Фортуна быстро вынырнула из своего сарафанчика, под которым был купальник, и легла недалеко от меня, задрав голову, пытаясь поймать свое одеяло. Но волна никак не хотела ее укрывать.
– Холодно. Ты все одеяло на себя стянул, – собралась она обидеться.
Но в этот момент появилась именно та самая седьмая волна, которая закутала нас обоих в один соленый смерч. Я был начеку и подхватил за руку девочку, которая не успела испугаться, лишь весело взвизгнуть, а придя в себя, начала ладошкой сгонять морскую воду с лица:
– Здорово! Еще хочу.
Мы побарахтались в пучине некоторое время, затем выбрались на берег, отлежались, оделись и начали метать в море камни: кто дальше, пытаясь попасть в лунную дорожку.

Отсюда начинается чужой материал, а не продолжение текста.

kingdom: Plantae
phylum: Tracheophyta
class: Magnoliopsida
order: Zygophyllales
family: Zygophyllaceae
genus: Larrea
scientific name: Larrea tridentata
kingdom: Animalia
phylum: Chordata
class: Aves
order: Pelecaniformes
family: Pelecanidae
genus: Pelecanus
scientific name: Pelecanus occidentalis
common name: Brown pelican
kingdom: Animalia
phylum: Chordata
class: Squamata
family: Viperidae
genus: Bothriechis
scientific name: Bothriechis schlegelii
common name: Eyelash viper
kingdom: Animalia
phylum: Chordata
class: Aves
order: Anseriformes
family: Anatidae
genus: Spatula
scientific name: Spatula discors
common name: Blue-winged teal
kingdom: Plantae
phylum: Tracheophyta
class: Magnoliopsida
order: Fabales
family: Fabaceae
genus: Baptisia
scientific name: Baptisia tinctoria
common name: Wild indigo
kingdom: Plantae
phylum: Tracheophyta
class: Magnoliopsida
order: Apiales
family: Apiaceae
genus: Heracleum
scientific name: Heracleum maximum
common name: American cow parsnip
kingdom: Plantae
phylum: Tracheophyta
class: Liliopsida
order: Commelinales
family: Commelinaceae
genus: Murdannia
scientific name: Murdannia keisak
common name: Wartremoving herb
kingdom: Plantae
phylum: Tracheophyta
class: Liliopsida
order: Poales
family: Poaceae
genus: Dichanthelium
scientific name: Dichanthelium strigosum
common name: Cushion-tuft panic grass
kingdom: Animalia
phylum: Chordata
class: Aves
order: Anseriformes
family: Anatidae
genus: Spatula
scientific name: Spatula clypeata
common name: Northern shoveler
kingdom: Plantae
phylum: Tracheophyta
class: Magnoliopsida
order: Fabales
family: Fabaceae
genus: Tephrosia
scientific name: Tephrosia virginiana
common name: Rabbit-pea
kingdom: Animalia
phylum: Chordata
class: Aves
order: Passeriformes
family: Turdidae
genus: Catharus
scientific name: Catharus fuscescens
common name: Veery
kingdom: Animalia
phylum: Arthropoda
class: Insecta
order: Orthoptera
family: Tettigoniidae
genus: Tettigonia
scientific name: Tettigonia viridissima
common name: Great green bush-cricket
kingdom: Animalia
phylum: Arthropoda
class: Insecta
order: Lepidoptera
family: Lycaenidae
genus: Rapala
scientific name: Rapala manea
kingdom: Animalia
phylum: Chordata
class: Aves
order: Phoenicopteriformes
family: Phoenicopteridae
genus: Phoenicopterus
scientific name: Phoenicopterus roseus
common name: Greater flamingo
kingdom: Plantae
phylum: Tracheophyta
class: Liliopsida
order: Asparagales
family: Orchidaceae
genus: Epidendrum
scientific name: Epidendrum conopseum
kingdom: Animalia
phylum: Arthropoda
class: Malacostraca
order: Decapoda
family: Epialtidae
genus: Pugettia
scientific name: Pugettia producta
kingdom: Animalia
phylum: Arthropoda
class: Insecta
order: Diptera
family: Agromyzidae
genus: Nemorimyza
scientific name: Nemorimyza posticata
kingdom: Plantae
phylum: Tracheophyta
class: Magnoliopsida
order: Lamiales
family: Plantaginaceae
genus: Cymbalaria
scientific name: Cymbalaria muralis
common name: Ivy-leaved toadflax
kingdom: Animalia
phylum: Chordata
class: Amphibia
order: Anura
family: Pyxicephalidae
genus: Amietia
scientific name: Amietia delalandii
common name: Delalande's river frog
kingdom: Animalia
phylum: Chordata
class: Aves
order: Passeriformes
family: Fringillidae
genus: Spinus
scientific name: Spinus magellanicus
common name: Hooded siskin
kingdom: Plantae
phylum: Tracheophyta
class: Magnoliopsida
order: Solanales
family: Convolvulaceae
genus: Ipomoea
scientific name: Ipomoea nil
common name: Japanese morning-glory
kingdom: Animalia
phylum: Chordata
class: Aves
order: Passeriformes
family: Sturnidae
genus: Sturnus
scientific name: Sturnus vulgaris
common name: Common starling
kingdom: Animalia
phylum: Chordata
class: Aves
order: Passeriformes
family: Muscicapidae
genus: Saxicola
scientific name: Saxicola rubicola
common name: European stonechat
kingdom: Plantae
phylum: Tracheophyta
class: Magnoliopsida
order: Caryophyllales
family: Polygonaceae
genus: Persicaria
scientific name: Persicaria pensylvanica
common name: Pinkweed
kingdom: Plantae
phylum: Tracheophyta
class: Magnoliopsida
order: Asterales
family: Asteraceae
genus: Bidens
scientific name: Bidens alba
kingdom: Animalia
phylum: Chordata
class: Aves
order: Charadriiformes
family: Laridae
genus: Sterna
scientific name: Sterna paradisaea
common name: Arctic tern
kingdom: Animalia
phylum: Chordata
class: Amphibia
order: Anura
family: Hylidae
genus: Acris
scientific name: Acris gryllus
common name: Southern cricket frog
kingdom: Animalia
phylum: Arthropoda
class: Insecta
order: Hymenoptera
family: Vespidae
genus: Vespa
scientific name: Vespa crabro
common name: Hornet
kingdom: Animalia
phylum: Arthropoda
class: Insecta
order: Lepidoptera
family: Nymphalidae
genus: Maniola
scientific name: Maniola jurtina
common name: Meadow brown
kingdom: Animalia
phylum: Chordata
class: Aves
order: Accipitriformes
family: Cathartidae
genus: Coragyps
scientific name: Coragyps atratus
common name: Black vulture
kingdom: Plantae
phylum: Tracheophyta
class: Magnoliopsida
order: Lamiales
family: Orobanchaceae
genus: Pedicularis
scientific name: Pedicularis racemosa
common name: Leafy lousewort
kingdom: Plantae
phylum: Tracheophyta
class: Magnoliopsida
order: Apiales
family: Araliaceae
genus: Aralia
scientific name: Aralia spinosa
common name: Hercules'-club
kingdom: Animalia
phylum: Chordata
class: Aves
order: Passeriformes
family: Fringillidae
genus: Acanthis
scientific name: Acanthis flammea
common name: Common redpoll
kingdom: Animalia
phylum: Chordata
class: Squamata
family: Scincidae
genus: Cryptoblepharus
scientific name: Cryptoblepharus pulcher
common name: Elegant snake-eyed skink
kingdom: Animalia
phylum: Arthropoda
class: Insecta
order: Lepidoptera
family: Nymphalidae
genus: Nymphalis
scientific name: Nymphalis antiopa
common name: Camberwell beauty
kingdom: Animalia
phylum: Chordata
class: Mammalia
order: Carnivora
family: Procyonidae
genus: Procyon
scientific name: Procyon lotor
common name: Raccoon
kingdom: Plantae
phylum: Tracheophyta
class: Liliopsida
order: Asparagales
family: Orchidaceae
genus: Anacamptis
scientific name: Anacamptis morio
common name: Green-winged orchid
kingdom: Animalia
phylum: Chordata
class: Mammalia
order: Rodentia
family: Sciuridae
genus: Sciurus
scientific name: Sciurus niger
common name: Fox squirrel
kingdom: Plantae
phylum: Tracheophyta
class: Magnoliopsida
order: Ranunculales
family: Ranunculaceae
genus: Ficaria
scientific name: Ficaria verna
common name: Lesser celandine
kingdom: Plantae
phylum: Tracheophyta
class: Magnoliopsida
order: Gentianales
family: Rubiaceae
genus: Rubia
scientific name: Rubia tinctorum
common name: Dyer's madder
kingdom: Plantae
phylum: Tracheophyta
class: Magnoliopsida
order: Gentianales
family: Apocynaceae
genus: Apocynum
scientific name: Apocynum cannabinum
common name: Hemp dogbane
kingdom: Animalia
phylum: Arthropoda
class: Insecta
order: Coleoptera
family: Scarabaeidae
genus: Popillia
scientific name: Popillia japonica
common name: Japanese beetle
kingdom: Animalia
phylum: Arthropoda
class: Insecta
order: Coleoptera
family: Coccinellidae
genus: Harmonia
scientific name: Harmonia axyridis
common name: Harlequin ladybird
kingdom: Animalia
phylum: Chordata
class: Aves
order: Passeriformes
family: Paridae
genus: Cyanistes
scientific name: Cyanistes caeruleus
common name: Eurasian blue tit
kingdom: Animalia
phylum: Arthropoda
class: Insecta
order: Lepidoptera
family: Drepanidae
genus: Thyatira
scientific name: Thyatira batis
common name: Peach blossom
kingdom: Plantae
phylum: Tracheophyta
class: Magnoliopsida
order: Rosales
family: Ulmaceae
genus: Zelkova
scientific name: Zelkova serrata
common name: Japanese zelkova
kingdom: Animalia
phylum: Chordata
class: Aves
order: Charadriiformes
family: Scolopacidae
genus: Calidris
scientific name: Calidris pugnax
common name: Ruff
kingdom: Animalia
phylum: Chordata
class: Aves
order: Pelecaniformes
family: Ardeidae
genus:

– А почему море волнуется? – новые вопросы возникли в маленькой желтой голове с косичками.
– А кому понравится, когда кидают камнями?
– Оно и раньше волновалось.
– Ну, мы же не одни. Кстати, нам пора уже обратно, пойдем? – метнул я к звездам каменный кусок земли. Туда, где бледная луна уже игриво покачивала стройной ногой. Она смотрела на собственную дорожку, которая делила море на две части.
– Угу, – запустила Фортуна еще один своей тонкой ручонкой. Отряхнула руки, поправила сарафан, я подал ей ладонь и мы двинулись в обратный путь. Было заметно что ребенок устал: мячик сдулся и уже не прыгал.
– Забирайся на шею, повезу тебя, как принцессу, только чур за звезды не цепляться, – пытался я приободрить остатки ее духа.
– А ты принц, который сильно в меня влюблен, – сидя на моих плечах, осторожно обхватила она мою голову руками, чувствуя себя королевой бала.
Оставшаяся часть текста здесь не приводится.